Erfasste Daten:
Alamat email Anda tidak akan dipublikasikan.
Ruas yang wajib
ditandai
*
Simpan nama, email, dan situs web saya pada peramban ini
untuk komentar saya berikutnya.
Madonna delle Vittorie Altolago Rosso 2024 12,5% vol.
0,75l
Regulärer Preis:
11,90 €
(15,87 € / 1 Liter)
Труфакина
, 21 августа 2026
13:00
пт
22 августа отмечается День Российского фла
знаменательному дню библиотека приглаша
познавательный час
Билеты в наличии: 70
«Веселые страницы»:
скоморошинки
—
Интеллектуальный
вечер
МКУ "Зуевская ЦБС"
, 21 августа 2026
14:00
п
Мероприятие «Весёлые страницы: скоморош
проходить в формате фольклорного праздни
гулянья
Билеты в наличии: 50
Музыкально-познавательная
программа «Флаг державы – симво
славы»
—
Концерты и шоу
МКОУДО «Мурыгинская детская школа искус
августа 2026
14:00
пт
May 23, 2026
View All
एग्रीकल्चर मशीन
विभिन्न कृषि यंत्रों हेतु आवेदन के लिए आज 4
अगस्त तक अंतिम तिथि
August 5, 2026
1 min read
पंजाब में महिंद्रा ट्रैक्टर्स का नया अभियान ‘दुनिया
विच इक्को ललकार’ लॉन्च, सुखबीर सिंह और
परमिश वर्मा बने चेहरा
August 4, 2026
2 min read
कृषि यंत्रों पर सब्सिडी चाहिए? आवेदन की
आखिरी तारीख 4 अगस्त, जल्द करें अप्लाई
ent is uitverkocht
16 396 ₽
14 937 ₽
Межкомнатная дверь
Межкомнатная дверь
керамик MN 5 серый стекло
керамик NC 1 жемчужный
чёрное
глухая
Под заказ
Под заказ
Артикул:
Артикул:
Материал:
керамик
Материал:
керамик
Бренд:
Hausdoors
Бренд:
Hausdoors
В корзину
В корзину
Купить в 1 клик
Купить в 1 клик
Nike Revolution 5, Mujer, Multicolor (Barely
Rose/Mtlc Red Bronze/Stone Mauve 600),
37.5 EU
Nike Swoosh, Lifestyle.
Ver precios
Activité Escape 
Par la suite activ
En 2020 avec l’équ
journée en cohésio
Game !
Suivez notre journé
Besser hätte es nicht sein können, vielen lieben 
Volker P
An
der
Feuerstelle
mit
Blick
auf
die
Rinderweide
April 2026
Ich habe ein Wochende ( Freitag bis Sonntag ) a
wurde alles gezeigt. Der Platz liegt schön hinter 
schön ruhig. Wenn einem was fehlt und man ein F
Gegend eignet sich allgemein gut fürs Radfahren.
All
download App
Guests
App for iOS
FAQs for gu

### Aufgabenstellung:
Ziehen Sie aus den Aufzeichnungen oben alle Zeilen heraus, in denen das Wort „Nike“ vorkommt.

### Lösung der Aufgabe:
Nike Revolution 5, Mujer, Multicolor (Barely
Nike Swoosh, Lifestyle.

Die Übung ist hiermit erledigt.